++++ Task inputs ++++
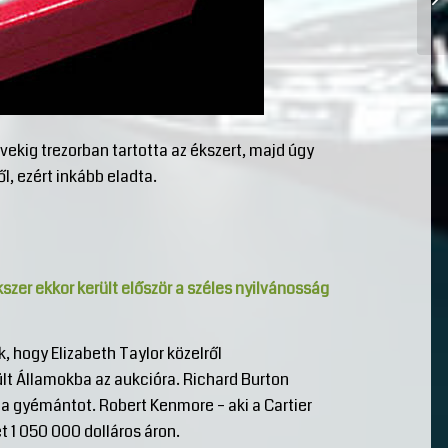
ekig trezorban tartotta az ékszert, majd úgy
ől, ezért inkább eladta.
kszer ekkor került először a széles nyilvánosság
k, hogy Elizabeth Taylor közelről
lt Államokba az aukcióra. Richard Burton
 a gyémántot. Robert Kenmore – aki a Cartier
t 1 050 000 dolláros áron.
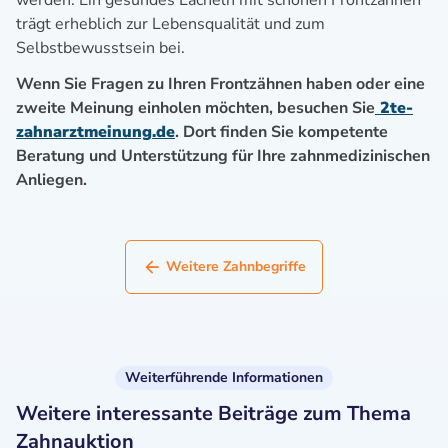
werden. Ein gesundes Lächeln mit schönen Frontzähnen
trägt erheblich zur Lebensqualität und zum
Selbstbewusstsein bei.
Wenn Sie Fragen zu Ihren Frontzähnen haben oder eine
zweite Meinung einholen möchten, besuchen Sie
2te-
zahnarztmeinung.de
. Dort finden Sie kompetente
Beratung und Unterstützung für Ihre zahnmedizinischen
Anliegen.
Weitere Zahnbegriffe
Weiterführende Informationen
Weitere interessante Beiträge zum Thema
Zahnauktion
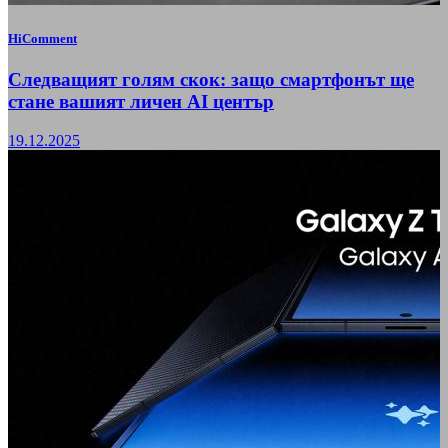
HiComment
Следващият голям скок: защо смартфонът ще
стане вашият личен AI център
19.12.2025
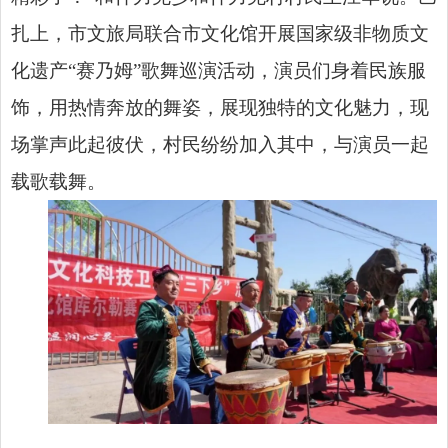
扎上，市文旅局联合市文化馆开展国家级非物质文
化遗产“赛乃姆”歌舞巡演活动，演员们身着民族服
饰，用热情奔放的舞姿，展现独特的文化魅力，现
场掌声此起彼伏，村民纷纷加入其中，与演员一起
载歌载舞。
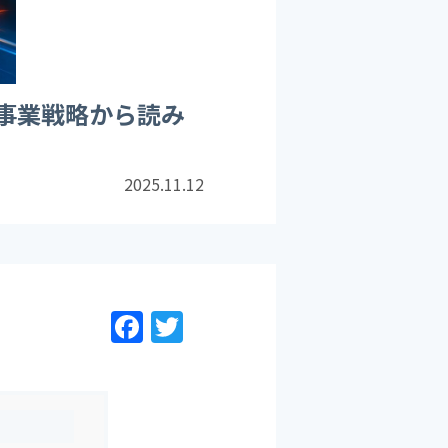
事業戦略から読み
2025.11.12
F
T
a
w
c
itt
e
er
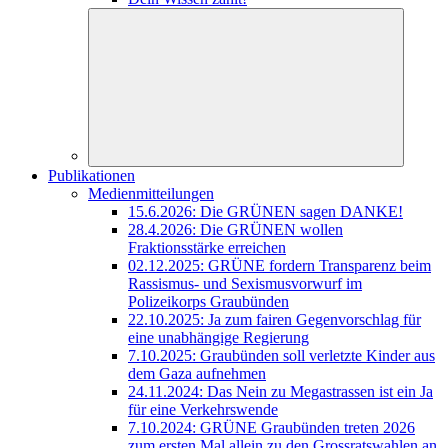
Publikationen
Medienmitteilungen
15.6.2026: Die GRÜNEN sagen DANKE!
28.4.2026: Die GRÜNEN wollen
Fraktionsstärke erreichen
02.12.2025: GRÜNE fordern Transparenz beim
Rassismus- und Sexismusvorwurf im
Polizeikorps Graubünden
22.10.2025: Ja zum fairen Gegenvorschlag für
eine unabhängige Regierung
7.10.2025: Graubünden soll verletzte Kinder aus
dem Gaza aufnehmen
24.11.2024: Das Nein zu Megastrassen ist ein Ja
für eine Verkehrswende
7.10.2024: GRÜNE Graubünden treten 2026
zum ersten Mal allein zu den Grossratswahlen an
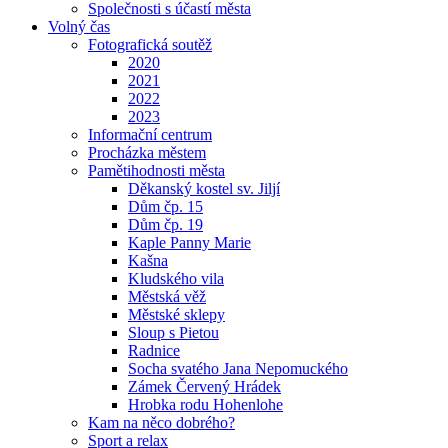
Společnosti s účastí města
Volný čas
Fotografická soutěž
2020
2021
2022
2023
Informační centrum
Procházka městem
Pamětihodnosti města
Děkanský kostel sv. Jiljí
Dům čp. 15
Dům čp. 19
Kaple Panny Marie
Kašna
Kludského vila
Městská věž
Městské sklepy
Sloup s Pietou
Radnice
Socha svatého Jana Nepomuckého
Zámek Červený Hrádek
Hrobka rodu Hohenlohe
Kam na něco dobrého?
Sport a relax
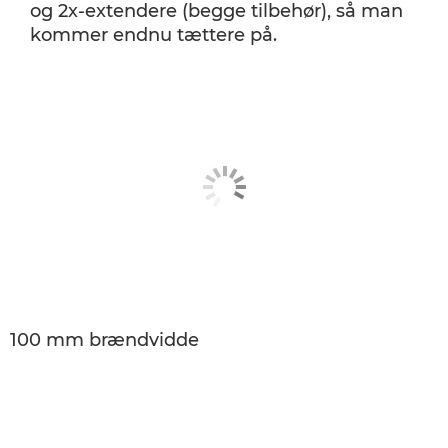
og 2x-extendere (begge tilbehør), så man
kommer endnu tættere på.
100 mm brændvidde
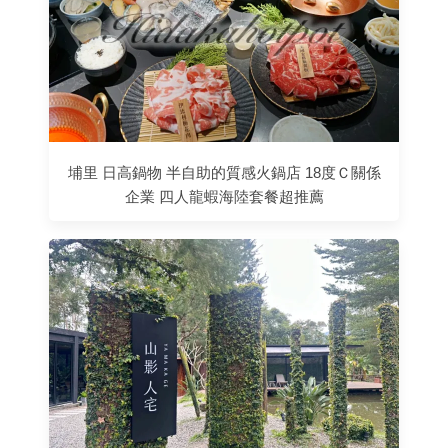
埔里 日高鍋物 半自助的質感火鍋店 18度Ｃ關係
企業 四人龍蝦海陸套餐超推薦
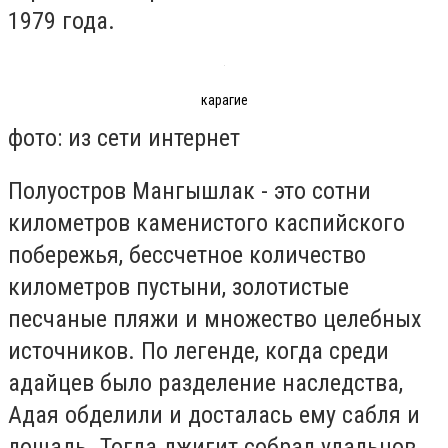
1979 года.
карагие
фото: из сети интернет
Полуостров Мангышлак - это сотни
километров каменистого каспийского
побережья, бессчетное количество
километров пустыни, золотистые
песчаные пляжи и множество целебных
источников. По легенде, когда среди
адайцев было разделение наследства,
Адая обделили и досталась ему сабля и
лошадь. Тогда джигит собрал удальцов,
++++
▸ **Your objective**
In the data above, each line holding "eine" is to be found and copied.

▸ **Solution for this task**
Wenn Sie Fragen zu Ihren Frontzähnen haben oder eine
eine unabhängige Regierung
für eine Verkehrswende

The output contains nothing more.